Cost Reduction in EMR cluster hosting Zeppelin notebooks

When it comes to Spark, most of the code were executed through spark-shell or pyspark after building the application. All the execution part of the code gets terminated once spark-shell/pyspark is exited.

Eventually, at some point, notebooks were introduced with rich GUI capabilities to develop Spark application before deploying to production. However, one of the popular notebook, Zeppelin doesn’t kill it’s Spark applications even after hours of idle time. This in turn consumes the EMR resources that’s directly mapped to Spark configs of active Zeppelin interpreters.

These are inactive interpreters and should get killed to avoid paying huge amount for AWS every month. Databricks provides option to exit the notebooks and terminate the cluster based on given timeout, if the cluster is idle. As there is no option like this in AWS, we need to develop our own ways to close the Spark application or Zeppelin notebook. By doing this, the resources consumed in EMR will be released.

There might be many ways to achieve this. But, this can be done easily through the combination YARN command line scripts and crontab.

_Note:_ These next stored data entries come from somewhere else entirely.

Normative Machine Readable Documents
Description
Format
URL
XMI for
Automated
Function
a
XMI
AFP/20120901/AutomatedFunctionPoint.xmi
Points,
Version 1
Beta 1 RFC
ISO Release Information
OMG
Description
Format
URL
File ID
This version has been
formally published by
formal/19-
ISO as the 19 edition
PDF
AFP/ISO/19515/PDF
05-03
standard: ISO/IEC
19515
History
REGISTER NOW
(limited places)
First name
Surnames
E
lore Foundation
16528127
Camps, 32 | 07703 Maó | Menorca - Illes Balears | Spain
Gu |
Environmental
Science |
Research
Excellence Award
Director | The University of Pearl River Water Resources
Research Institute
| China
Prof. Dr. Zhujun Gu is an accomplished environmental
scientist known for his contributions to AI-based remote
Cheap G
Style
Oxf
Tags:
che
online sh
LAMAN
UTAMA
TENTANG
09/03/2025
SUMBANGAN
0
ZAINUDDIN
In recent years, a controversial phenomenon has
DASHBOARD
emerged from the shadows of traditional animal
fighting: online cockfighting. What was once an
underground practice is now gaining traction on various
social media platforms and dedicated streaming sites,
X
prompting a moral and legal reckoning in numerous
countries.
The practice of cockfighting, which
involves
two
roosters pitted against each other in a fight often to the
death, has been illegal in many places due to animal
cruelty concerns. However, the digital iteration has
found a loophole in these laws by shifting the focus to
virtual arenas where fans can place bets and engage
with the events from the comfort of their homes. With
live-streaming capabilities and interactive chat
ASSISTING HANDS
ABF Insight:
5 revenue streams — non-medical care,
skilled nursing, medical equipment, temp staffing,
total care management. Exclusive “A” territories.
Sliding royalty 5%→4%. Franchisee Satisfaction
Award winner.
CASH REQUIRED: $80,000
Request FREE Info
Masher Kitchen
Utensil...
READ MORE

yarn application -list -appStates RUNNING

The output(application-id) of this yarn command can be provided as an input to a shell script to kill the application id’s using below command.

yarn application -kill <application-id>

Developed shell script using yarn command needs to be scheduled using crontab to run during offline business hours and weekend.

This approach has a caveat though. It can’t be implemented during daytime (or) working hours, because it kills the Zeppelin interpreter of actively running Spark applications.